The NY AG is in serious need of an invasive fact finding colonoscopy. Its an old NY playbook which was used to launch national careers for Dewey and others.
The current AG is going further afield to appeal to a national Progressive audience. One of his more recent predecessors Elliot Spitzee shook down Wall Street to gain the Governors mansion but was forced to resign in a prostitution scandal.
Interestingly he attempted to become a media flack ending that failed experiment on Al Gore’s Current TV. This AG needs the same.
/ anybody feel free to correct me where I’m wrong, incl. my denglish. /
The US AG covering New York state is doing the real law enforcement work in that part of the country.. He is closing in on the green wiener Governor with a wide ranging pay-to-play corruption probe of the states largest economic development projects.
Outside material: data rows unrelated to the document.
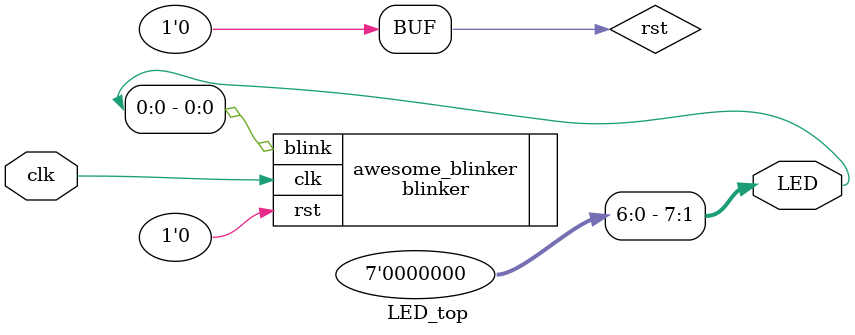
<source format=v>
module LED_top(
    // 50MHz clock input
    input clk,
    // Input from buttons (active low)
//    input [3:0]sw_n,
    // Outputs to the 8 onboard LEDs
    output[7:0]LED,
    );

wire rst = 1'b0;//~sw_n[3]; // make reset active high

// these signals should be high-z when not used
//assign sw1 = 1'bz;
//assign sw2 = 1'bz;
//assign sw3 = 1'bz;

assign LED[7:1] = 7'b0;



  blinker awesome_blinker (
    .clk(clk),
    .rst(rst),
    .blink(LED[0])
  );

endmodule

</source>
Particularly the game show named Buffalo Billion scheme anchored by none other than the imploding SolarCity company of Elon Musk.
In a brazen display of raw political hubris the Governor has begun his own investigation to muddy the waters and hamstring the federal probe. While the Governor continues to tout the green projects there is little sign that promises made to the public have or will be kept. Billions spent. Empty buildings constructed. Pockets lined. A few low paying security guard jobs to watch over the deterioration for the abused taxpayers.
Write downs are also tax write offs, which according to Liberal logic are evil tax subsidies. The hypocrisy of the Left has no bounds.
Such people endanger the economies of entire countries; sadly they find followers: in germany there’s already attempts to fine VW ‘like the Americans do’.
Alex Epstein, founder of Center for Industrial Progress who received a subpoena from AG Healy at the same time Exxon did sent a short response: “F*** OFF, fascist”.